▸ **Given text**:
Interview with Andy Lynes

What is your writing process?
I tend to write in my head quite a bit before I put anything on the page. I don't want to think about writing, I want to relax and watch the TV or read, but it's an involuntary part of the process. What I'm forcing myself to do is find the angle for the piece. Once I know how I'm going to approach it, the writing flows a lot easier and a structure becomes apparent.

Sometimes though I begin writing without an angle or a structure. As a writer of non-fiction, I can often write a paragraph that can slot into the middle of a piece, a bit of background or a description of a person, thing or place and that can get me going on the right track. I might then go back and write the piece from the beginning and end up re-writing or not even using that paragraph, but that doesn't matter, it's served its purpose as a starter motor and I'm away.

I tend to edit as I go, which is not ideal as it slows the process down and I can end up spending a lot of time fact checking when I should be getting words down on the page. Although it's work that has to be done at some point, I know it's a form of procrastination and gives me an excuse not to write. It's that terrible old cliche of the writer who is doing the thing he most wants to do in life but at the same time hates every second of it.

▸ **Jobs**:
(a) In the interview, what does Andy Lynes say a paragraph written without an angle or structure serves as, even when it is later rewritten or dropped?
(b) Arrange the listing, beginning with the line that contains "family: Hymenophyllaceae" and continuing through the line that contains "family: Cyperaceae", as a two-column CSV with the columns field and value, one row per line. Put each entry in its own quoted field with any line breaks replaced by spaces, and include no other part of the listing.

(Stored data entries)
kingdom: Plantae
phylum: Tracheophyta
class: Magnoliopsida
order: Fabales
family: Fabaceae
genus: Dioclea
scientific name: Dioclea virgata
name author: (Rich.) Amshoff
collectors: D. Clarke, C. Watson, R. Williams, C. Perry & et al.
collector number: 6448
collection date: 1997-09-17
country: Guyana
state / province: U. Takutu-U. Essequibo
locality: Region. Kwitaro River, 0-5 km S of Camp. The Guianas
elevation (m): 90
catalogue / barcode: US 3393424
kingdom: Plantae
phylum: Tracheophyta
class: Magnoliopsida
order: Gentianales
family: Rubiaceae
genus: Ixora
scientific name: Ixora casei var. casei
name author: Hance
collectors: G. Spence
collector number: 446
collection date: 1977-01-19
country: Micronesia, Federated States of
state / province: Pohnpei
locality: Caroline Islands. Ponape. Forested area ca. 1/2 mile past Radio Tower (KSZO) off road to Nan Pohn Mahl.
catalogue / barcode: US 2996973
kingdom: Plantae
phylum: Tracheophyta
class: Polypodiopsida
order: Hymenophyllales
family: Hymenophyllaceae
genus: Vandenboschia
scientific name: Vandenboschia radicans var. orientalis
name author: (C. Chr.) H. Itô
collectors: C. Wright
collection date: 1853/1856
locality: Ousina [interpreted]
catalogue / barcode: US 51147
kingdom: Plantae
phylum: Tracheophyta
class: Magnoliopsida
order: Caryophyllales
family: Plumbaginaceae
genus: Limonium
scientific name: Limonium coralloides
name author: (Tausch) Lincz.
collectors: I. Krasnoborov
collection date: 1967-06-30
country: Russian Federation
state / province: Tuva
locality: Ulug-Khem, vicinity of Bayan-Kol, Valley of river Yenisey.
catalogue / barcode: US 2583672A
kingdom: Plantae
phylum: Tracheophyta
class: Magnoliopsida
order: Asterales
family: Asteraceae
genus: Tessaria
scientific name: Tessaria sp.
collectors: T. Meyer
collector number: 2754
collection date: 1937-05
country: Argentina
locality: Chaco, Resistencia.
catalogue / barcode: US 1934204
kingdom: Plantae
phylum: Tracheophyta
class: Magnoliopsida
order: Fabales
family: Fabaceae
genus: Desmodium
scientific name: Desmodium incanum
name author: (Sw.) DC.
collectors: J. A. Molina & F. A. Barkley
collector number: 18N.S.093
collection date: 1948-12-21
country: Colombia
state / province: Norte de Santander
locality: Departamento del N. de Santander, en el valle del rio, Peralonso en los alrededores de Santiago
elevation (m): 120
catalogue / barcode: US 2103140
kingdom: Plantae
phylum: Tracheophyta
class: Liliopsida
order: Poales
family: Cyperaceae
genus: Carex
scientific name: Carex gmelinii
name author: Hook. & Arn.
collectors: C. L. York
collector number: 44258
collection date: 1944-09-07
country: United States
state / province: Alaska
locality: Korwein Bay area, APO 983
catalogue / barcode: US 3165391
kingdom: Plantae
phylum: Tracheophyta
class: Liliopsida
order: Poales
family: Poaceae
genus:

▸ **Solutions**:
(a) A starter motor.

(b)
field,value
"family:","Hymenophyllaceae"
"genus:","Vandenboschia"
"scientific name:","Vandenboschia radicans var. orientalis"
"name author:","(C. Chr.) H. Itô"
"collectors:","C. Wright"
"collection date:","1853/1856"
"locality:","Ousina [interpreted]"
"catalogue / barcode:","US 51147"
"kingdom:","Plantae"
"phylum:","Tracheophyta"
"class:","Magnoliopsida"
"order:","Caryophyllales"
"family:","Plumbaginaceae"
"genus:","Limonium"
"scientific name:","Limonium coralloides"
"name author:","(Tausch) Lincz."
"collectors:","I. Krasnoborov"
"collection date:","1967-06-30"
"country:","Russian Federation"
"state / province:","Tuva"
"locality:","Ulug-Khem, vicinity of Bayan-Kol, Valley of river Yenisey."
"catalogue / barcode:","US 2583672A"
"kingdom:","Plantae"
"phylum:","Tracheophyta"
"class:","Magnoliopsida"
"order:","Asterales"
"family:","Asteraceae"
"genus:","Tessaria"
"scientific name:","Tessaria sp."
"collectors:","T. Meyer"
"collector number:","2754"
"collection date:","1937-05"
"country:","Argentina"
"locality:","Chaco, Resistencia."
"catalogue / barcode:","US 1934204"
"kingdom:","Plantae"
"phylum:","Tracheophyta"
"class:","Magnoliopsida"
"order:","Fabales"
"family:","Fabaceae"
"genus:","Desmodium"
"scientific name:","Desmodium incanum"
"name author:","(Sw.) DC."
"collectors:","J. A. Molina & F. A. Barkley"
"collector number:","18N.S.093"
"collection date:","1948-12-21"
"country:","Colombia"
"state / province:","Norte de Santander"
"locality:","Departamento del N. de Santander, en el valle del rio, Peralonso en los alrededores de Santiago"
"elevation (m):","120"
"catalogue / barcode:","US 2103140"
"kingdom:","Plantae"
"phylum:","Tracheophyta"
"class:","Liliopsida"
"order:","Poales"
"family:","Cyperaceae"